:: Exercise objective ::
Retype the tail of the data exactly, starting at the line containing "nhanh chóng được" and stopping at the last line.

Excerpted records below:

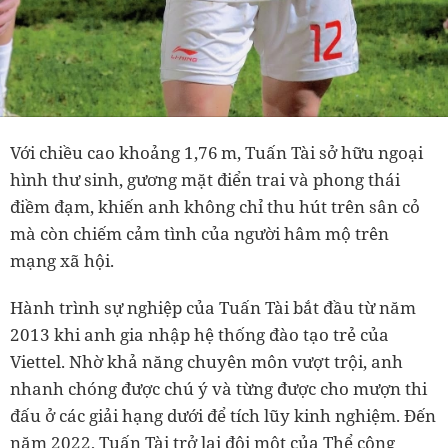
Với chiều cao khoảng 1,76 m, Tuấn Tài sở hữu ngoại
hình thư sinh, gương mặt điển trai và phong thái
điềm đạm, khiến anh không chỉ thu hút trên sân cỏ
mà còn chiếm cảm tình của người hâm mộ trên
mạng xã hội.
Hành trình sự nghiệp của Tuấn Tài bắt đầu từ năm
2013 khi anh gia nhập hệ thống đào tạo trẻ của
Viettel. Nhờ khả năng chuyên môn vượt trội, anh
nhanh chóng được chú ý và từng được cho mượn thi
đấu ở các giải hạng dưới để tích lũy kinh nghiệm. Đến
năm 2022, Tuấn Tài trở lại đội một của Thể công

End of Excerpted records.

:: Solution for this exercise ::
nhanh chóng được chú ý và từng được cho mượn thi
đấu ở các giải hạng dưới để tích lũy kinh nghiệm. Đến
năm 2022, Tuấn Tài trở lại đội một của Thể công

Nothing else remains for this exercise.